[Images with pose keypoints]
[Start of Attachment]
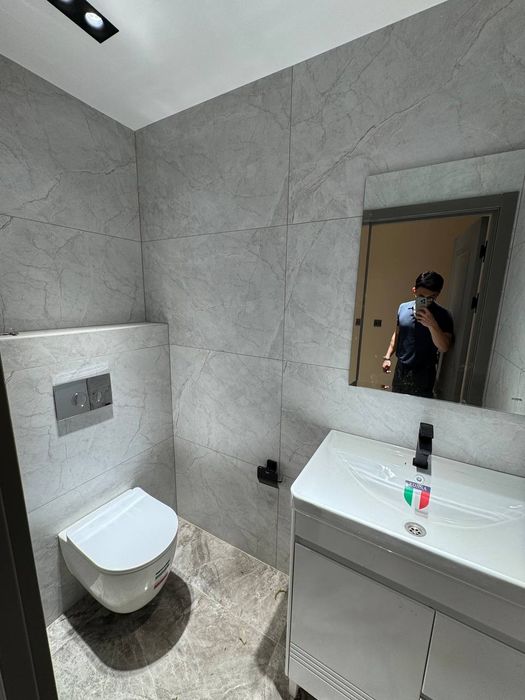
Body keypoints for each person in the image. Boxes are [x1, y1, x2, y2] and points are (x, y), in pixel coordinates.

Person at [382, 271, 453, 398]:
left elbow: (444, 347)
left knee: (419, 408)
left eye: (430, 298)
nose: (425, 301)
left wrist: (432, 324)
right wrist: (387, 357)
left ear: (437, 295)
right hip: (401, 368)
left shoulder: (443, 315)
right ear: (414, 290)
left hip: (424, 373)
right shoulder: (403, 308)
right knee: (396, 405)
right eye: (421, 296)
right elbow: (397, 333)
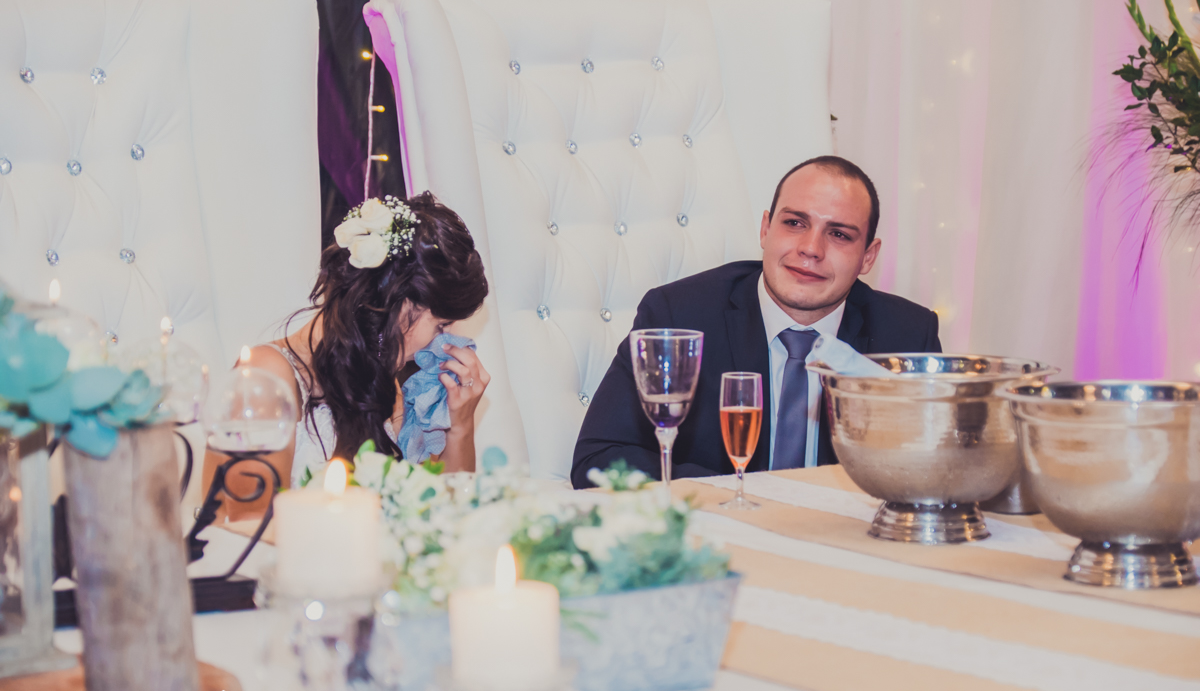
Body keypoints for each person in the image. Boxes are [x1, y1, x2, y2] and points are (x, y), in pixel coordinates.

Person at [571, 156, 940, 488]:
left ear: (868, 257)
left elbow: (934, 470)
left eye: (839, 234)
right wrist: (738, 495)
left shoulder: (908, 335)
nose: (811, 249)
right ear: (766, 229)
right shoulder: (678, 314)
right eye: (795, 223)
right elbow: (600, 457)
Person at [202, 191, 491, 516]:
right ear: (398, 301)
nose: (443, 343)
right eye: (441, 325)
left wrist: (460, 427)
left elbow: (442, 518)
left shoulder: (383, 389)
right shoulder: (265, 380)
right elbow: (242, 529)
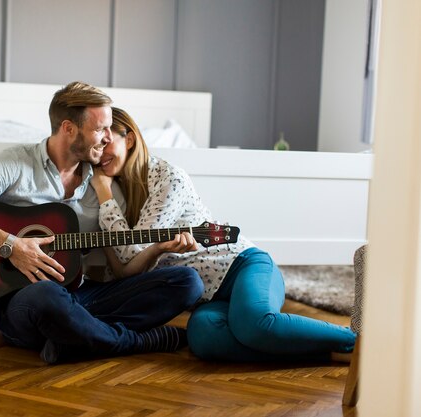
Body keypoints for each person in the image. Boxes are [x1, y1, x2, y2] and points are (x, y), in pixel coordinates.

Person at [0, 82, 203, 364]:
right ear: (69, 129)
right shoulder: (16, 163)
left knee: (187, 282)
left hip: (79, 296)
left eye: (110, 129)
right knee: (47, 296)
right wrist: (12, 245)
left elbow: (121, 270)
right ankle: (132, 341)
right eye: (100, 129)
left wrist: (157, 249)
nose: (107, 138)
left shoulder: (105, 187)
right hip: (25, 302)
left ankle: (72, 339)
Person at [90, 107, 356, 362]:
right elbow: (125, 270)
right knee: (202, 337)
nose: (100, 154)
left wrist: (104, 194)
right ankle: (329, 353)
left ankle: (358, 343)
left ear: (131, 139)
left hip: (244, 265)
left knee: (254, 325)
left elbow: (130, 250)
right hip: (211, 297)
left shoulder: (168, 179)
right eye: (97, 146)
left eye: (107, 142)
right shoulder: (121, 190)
[End of Attachment]
### Required work
Every record above should come back exactly, but without its pictures.

### Exercise solution
Body keypoints for each person in the image. Boxes are [x1, y1, x2, y2] and points are (x, y), in pixel coordinates.

Person at [382, 271, 453, 398]:
left elbow: (444, 347)
left knee: (419, 408)
left eye: (430, 298)
nose: (425, 301)
left wrist: (432, 324)
right wrist: (387, 357)
left ear: (437, 295)
right hip: (401, 368)
left shoulder: (443, 315)
right ear: (414, 290)
left hip: (424, 373)
right shoulder: (403, 308)
right knee: (396, 405)
right eye: (421, 296)
right elbow: (397, 333)
Body keypoints for each person in the image. Boxes are [x1, y1, x2, y2] and points are (x, y), in pixel coordinates.

Person at [571, 156, 940, 488]:
left ear: (868, 257)
left elbow: (934, 470)
left eye: (839, 234)
right wrist: (738, 495)
left shoulder: (908, 335)
nose: (811, 249)
right ear: (766, 229)
right shoulder: (678, 314)
right eye: (795, 223)
right elbow: (600, 457)
Person at [202, 191, 491, 516]:
right ear: (398, 301)
nose: (443, 343)
right eye: (441, 325)
left wrist: (460, 427)
left elbow: (442, 518)
left shoulder: (383, 389)
right shoulder: (265, 380)
right elbow: (242, 529)
Body keypoints for each person in the image. Boxes are [x1, y1, x2, y2] and points are (x, y), in pixel coordinates.

Person at [0, 82, 203, 364]:
right ear: (69, 129)
right shoulder: (16, 163)
left knee: (187, 282)
left hip: (79, 296)
left eye: (110, 129)
right knee: (47, 296)
right wrist: (12, 245)
left elbow: (121, 270)
right ankle: (132, 341)
right eye: (100, 129)
left wrist: (157, 249)
nose: (107, 138)
left shoulder: (105, 187)
right hip: (25, 302)
left ankle: (72, 339)
Person at [90, 107, 356, 362]:
right elbow: (125, 270)
right knee: (202, 337)
nose: (100, 154)
left wrist: (104, 194)
right ankle: (329, 353)
left ankle: (358, 343)
left ear: (131, 139)
left hip: (244, 265)
left knee: (254, 325)
left elbow: (130, 250)
right hip: (211, 297)
left shoulder: (168, 179)
right eye: (97, 146)
left eye: (107, 142)
right shoulder: (121, 190)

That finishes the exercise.